The creative aims to highlight that cancer is happening right now by telling the real-life stories of the patients and their loved ones, researchers and medical staff. Using TV production company The Garden, behind hit documentary programmes including ’24 hours in A+E’, highlights moments of diagnosis, treatment and test results.
Speaking to Marketing Week, Cancer Research UK’s director of brand, marketing and communications Anthony Newman admitted that its previous marketing message – ‘Help us beat cancer sooner’ – was “intangible”, with most people thinking that date was too far off for their donation to make a difference.
This despite the fact that cancer survival rates doubled between 1974 and 2010, with 50% now surviving for more than 10 years after being diagnosed and that number expected to increase to 75% by 2030.
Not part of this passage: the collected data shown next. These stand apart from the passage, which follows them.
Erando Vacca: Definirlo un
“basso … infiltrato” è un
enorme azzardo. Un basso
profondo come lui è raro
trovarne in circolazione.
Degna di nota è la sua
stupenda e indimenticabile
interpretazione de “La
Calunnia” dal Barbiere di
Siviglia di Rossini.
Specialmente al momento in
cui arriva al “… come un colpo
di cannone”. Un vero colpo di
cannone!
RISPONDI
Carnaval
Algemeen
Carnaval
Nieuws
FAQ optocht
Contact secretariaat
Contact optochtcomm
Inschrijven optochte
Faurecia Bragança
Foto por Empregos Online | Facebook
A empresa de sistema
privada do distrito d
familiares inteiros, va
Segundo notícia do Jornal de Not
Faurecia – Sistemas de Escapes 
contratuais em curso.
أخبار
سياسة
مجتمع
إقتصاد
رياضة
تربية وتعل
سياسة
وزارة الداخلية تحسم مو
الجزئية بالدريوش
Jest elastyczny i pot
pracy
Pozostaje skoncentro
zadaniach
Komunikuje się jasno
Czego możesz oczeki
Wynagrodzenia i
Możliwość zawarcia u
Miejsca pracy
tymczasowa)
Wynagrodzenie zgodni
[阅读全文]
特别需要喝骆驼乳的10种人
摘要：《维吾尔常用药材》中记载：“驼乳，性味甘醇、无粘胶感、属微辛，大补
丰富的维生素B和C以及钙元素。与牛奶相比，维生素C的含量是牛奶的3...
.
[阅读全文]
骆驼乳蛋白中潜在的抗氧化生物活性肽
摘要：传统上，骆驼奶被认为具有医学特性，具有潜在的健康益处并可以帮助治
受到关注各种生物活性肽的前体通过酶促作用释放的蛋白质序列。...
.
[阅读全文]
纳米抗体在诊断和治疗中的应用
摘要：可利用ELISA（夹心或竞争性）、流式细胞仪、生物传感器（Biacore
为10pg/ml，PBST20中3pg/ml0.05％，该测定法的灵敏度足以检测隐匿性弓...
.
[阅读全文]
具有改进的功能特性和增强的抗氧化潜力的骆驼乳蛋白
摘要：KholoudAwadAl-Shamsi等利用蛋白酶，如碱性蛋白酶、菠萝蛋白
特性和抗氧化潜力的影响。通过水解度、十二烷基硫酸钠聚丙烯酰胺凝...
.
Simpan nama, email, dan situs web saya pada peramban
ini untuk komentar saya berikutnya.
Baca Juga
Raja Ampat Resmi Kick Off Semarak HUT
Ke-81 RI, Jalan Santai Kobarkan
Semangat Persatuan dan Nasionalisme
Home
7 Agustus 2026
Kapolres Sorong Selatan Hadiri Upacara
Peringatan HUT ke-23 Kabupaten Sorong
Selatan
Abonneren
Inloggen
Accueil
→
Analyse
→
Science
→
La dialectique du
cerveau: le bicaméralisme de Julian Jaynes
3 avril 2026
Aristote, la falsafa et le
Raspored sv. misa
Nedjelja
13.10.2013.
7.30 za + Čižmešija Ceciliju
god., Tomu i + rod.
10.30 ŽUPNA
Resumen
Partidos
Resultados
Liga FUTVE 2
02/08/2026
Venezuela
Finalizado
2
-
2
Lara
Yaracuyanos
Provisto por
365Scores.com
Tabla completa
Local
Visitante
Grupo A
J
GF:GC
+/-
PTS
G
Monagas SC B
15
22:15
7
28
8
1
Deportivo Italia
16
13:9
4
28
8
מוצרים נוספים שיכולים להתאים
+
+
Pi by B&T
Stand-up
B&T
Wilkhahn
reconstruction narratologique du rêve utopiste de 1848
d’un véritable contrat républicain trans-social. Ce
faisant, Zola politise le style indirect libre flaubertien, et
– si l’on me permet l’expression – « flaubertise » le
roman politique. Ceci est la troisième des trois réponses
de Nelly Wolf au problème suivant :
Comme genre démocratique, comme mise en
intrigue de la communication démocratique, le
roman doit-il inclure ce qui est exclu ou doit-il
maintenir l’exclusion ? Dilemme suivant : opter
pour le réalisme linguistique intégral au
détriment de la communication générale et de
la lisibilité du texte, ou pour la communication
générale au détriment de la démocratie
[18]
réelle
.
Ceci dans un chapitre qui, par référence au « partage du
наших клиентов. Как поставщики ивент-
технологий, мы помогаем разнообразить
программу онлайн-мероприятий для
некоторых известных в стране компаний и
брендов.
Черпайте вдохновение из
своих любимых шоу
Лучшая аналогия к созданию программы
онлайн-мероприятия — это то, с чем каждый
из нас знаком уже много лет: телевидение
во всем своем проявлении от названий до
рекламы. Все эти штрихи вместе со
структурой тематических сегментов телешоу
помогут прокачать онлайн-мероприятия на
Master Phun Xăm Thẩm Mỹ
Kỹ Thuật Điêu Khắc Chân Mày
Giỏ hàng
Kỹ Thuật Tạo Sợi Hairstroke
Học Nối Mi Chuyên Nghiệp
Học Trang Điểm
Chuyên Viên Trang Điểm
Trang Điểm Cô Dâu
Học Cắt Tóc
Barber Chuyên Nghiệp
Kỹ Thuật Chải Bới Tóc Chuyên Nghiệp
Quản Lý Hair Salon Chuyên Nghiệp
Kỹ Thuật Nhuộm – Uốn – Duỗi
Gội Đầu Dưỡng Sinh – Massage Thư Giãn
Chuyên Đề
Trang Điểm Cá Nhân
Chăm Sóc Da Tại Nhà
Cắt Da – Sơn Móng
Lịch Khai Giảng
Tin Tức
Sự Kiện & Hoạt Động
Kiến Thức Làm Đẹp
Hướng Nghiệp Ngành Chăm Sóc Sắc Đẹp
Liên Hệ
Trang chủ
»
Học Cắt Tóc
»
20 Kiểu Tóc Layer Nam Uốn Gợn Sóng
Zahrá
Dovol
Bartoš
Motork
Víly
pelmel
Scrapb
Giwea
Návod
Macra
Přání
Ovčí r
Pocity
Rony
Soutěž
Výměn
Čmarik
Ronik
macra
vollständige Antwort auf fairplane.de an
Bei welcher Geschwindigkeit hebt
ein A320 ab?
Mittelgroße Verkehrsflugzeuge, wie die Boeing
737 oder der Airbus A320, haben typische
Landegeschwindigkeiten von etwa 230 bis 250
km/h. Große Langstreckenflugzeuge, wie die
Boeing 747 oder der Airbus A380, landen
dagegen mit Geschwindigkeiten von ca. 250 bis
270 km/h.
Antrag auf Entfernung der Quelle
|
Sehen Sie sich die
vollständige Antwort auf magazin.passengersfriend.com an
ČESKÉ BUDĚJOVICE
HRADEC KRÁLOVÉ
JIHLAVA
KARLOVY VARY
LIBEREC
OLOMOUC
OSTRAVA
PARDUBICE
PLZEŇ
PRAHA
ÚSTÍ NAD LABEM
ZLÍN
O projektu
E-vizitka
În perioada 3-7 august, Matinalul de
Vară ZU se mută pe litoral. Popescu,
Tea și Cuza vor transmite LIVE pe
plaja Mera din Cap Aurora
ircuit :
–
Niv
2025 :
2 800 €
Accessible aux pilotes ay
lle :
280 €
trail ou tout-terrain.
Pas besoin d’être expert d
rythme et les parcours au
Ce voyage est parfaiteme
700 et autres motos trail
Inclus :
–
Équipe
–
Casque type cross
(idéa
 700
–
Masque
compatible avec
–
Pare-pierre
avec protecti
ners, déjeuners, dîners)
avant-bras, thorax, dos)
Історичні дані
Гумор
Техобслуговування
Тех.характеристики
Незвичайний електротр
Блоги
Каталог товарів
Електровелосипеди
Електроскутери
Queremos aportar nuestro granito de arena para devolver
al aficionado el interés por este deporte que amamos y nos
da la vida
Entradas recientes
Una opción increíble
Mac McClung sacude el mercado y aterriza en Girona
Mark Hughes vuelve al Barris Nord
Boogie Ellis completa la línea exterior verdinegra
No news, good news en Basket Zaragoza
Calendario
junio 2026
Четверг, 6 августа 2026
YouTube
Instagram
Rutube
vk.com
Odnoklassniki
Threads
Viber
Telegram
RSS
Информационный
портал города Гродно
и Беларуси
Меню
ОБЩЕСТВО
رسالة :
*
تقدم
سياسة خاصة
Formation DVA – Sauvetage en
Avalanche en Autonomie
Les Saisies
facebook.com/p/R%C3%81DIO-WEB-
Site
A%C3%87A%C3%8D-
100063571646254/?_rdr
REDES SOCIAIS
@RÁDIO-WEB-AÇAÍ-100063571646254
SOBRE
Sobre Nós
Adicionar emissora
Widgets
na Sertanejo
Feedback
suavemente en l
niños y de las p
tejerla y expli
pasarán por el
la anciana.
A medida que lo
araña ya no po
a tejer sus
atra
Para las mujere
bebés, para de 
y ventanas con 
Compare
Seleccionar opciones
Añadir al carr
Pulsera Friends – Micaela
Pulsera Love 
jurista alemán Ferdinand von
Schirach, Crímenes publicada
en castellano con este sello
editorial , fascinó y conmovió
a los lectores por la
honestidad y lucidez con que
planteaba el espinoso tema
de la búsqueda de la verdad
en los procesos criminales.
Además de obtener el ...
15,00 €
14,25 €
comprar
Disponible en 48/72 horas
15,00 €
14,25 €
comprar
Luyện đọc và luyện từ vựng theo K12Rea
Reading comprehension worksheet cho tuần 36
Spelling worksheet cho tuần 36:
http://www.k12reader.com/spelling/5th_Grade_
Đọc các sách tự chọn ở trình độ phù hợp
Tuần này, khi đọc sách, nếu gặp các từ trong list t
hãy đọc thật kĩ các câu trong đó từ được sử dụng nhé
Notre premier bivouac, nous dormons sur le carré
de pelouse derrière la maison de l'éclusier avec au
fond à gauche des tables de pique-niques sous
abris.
“Our previous work suggested that one day all cancers will be cured. That is not the reality of how we’re working and isn’t very believable to the public either. It’s such an audacious goal and my worry was that it translates into ‘a bit sooner’, it’s rather intangible,” he explained.
“We wanted to work through the reality of how research works. We know that we are beating cancer every day because every day we gain new knowledge. We can prove our progress and celebrated ongoing successes with each breakthrough bringing us a step closer and every step matters. That is the idea we wanted to get across.”
The charity was also keen to bring more of a human side to its brand. It has previously described its perceptions as “clinical” but now wants to be known as much for the impact its research has on patients as the research itself.
“If you ask the man on the street [about Cancer Research UK] they often say its men in white coats. This campaign is designed to tackle that and bring our brand much closer to the patients who are the heroes and beneficiaries, and to show research in a much more human way. Instead of stylising research in gleaming labs we are actually showing real work and real people,” said Newman.
Cancer Research UK hopes ‘Right Now’ will be more than just a campaign and will form the heart of its communications platform going forward. Newman said the initial creative will be judged on both branding and direct response criteria – including how many people have downloaded donation packs or visited the website and an improvement in brand tracking metrics.
“The really key thing we are looking to reduce is neutrality. Neutrality suggests you are not cutting through. What we want is people feeling hopeful and optimistic about the future and we expect to see people feeling sad as well,” he explained.
“We are judging the work by whether it elicits a powerful emotional response that touches the heart first, then the head, then the hand. But that hand is really important because ultimately we do want response. We want to drive action, not just agreement, and drive social purpose.”
If the campaign performs against those metrics then Newman’s next job will be to align its marketing across activities such as Race For Life and Dry January.
“That’s the next piece of work I need to do – aligning Race For Life with ‘Right Now’ but in a way that is appropriate,” he said.
“This platform of immediacy and realness I see running for a long time. How we bring that to life in different ways is the question we have to answer. Partly because we hope it will be a strong message but also the best way I’ve got to get all the organisation’s creative aligned is to use the same platform. Because we haven’t had anything in the past we’ve been quite happy with, we’ve moved creative platforms quite a lot in the past few years, which means our comms teams are always trying to catch up.”